General characteristics
- Tonnage: 585 GRT
- Length: 180 ft (54.9 m)
- Beam: 28.1 ft (8.6 m)
- Draught: 13.2 ft (4.0 m)
- Installed power: Triple expansion steam
- Propulsion: single screw
- Speed: 12.8 kn (trials)

= SS Hebrides =

Passenger and cargo ship

SS Hebrides was a passenger and cargo ship which operated in the Western Isles of Scotland. Built in 1898 for John McCallum, it became part of the fleet of David MacBrayne, serving St Kilda until 1955.

==History==
Hebrides was the only cargo ship owned by John McCallum. Built in 1898, she had passenger cabins and also offered leisurely summer cruises round the Western Isles. She was re-boilered in 1937. Taken over by MacBrayne's in 1948, she survived in their fleet until the arrival of Loch Ard in 1955.

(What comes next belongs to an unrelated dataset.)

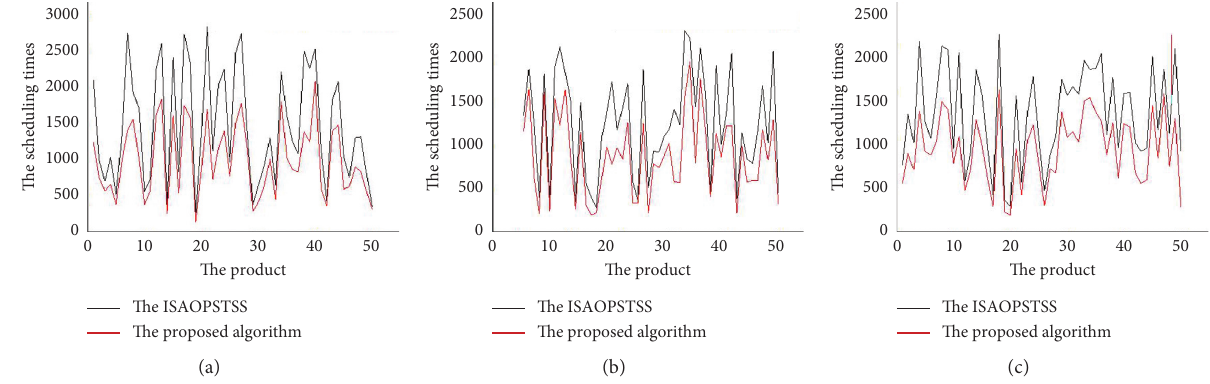
Figure 7: Comparison of scheduling times when the total number of processes is 80. (a) The scheduling times of 80 processes in 3 devices. (b) The scheduling times of 80 processes in 6 devices. (c) The scheduling times of 80 processes in 9 devices.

Hebrides was scrapped at Smith & Company, Port Glasgow. The ship's bell was in the foyer of the Harris Hotel, Tarbert for 20 years and is now on display in the lounge of the present Caledonian MacBrayne ferry .

==Service==
John McCallum operated his own routes in the area generally covered by MacBraynes. Hebrides provided a service to St Kilda. During the Second World War, she was chartered to MacBraynes, sailing between Oban and Tiree. She assisted at the evacuation of Soay and took part in a similar duty at St Kilda. In her final years, she carried cargo and livestock only on her old route from Glasgow, on alternate runs with Loch Frisa.